I’m trying to solve a binary classification problem ( target=0 and target=1 ) with an exception: Some of my labels are classified as target=0.5 on purpose, and I wish to have zero loss for either classifying it as 0 or 1 (i.e both classes are “correct”).

I tried to implement a custom loss from scratch, based on PyTorch’s BCEWithLogitsLoss:

class myLoss(torch.nn.Module):

def __init__(self, pos_weight=1):
    super().__init__()
    self.pos_weight = pos_weight

def forward(self, input, target):
    epsilon = 10 ** -44
    my_bce_loss = -1 * (self.pos_weight * target * F.logsigmoid(input + epsilon)
                        + (1 - target) * log(1 - sigmoid(input) + epsilon))
    add_loss = (target - 0.5) ** 2 * 4
    mean_loss = (my_bce_loss * add_loss).mean()
    return mean_loss

epsilon was chosen so the log will be bounded to -100, as suggested in BCE loss.

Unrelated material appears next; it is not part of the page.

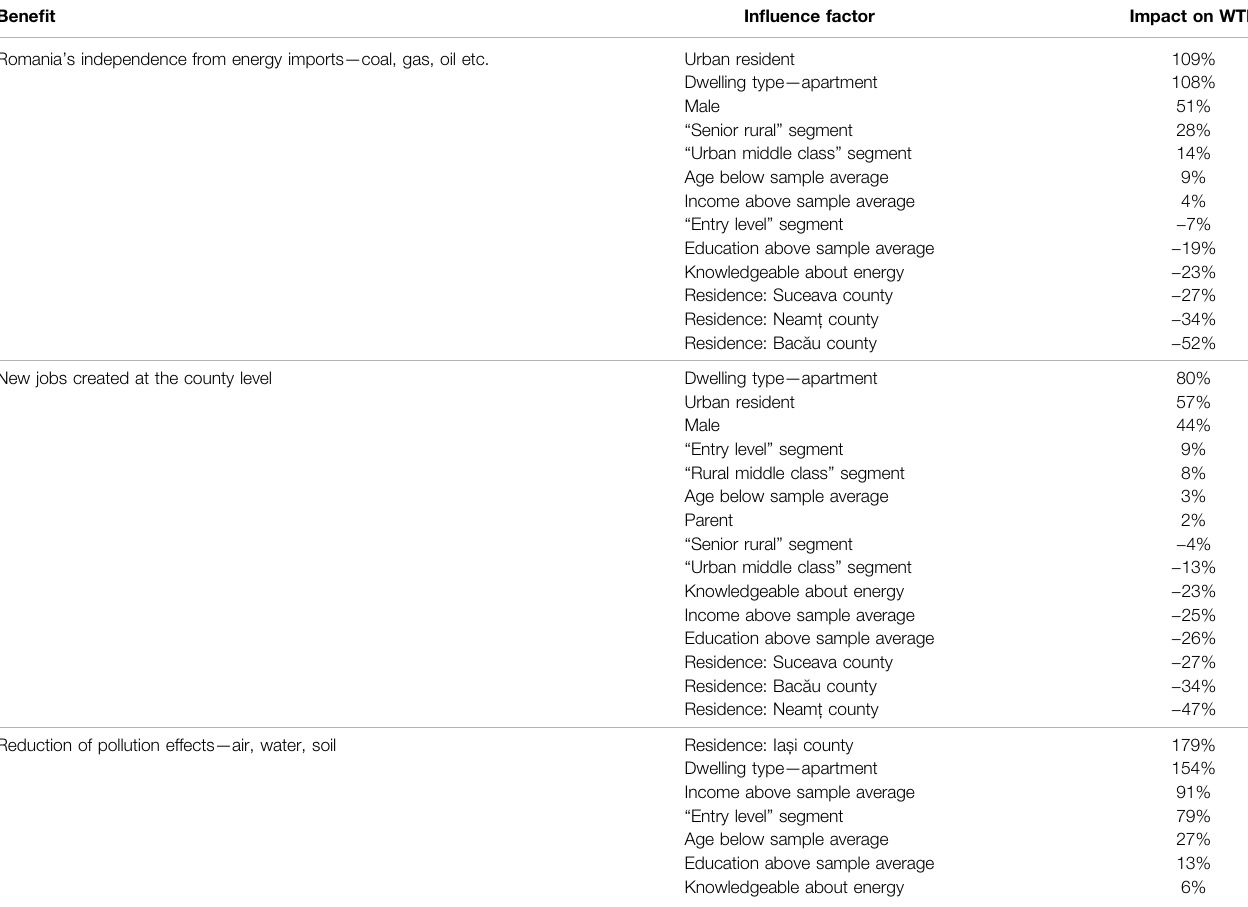
TABLE 9 | Identi fi cation of factors that have a signi fi cant in fl uence on WTP and their estimated impact. Bene fi t In fl uence factor Romania ’ s independence from energy imports — coal, gas, oil etc.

However I’m still getting NaN errors:

Function 'LogBackward' returned nan values in its 0th output.

or

Function 'SigmoidBackward' returned nan values in its 0th output.

Any suggestions how can I correct my loss function? maybe by somehow inherit and modify forward function?

Hi,

If the goal is that these samples are always properly classified, why do you use them in the model at all?
Why not filter them out before the forward based on the target? This way you won’t do useless computations in the forward/backward and will be able to use the vanilla loss function.

Hi @albanD, thank you for replying.
I didn’t mention that, but I’m using a Temporal Convolutional Network since I’m looking for temporal causality between samples, then I shouldn’t remove some of my inputs.

In the meanwhile apparently I solved my problem in a similar manner to what you proposed:
I remove those ‘always true’ samples after doing input=model(x) based on target locations, and then I use the formal BCEWithLogitsLoss. I guess the formal implementation is more robust.